Die Kiteboards sind eigentlich ja nur ein Teil des Materials, denn die Schirme (wir haben 9, 12 und 16 qm) sowie die Bars und Leinen, sowie die notwendige Pumpe nehmen mindestens genau so viel Platz in Anspruch. Trapeze sind ebenfalls unverzichtbar. Wir gehen davon aus, dass dieses Material in unsere Dachbox wandert.

Die SUPs sind aufblasbar und daher trotz ihrer Länge von 3,20 Metern relativ kompakt zu transportieren (je etwa 90 x 50 x 20 cm). Die notwendigen Paddel sind da schon etwas sperriger (vor allem, wenn man so lang geraten ist, wie ich das mit deutlich über 2 Metern bin). Zusätzlich werden wir, um nicht ganz auf das “Paddeln im Sitzen” verzichten zu müssen, noch Kajak-(Doppel-)Paddel mitnehmen und haben zusätzlich Sitze für die SUPs erworben, die wir dann unterwegs ausprobieren werden. Wo die SUPs in unserem Auto einziehen werden, ist aktuell noch nicht klar. Als absoluten Luxus haben wir uns zusätzlich noch einen Kompressor gegönnt, der das Pumpen von Hand zumindest ab und an ersetzen soll. Es sind etwa 600 Pumphübe sind notwendig, um eine ausreichende Luftmenge in die Bretter zu bekommen, und das kostet schon ziemlich Kraft.

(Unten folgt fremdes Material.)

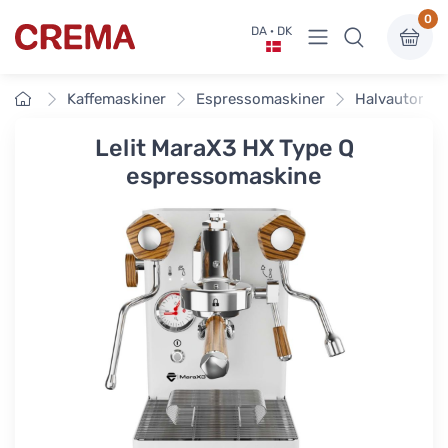
0
Vis undermenu
DA · DK
Crema
Forside
Kaffemaskiner
Espressomaskiner
Halvautomat
Lelit MaraX3 HX Type Q
espressomaskine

Zusätzlich zu diesen Wassersportgerätschaften ist natürlich die entsprechende Bekleidung notwendig. Daher werden wir wohl jeder zwei verschieden dicke, lange Neoprenanzüge und jeweils einen Shorty mitnehmen. Das Ganze wird dann noch ergänzt durch Sonnenbrillen, Neoprenschuhe, ggf. Handschuhe und Sonnenhüte oder Neoprenmützen. Die häufiger benutzten Anzüge werden wohl in unserer Garage einen Platz finden, die Reserveklamotten wandern sicher auch in die Dachbox.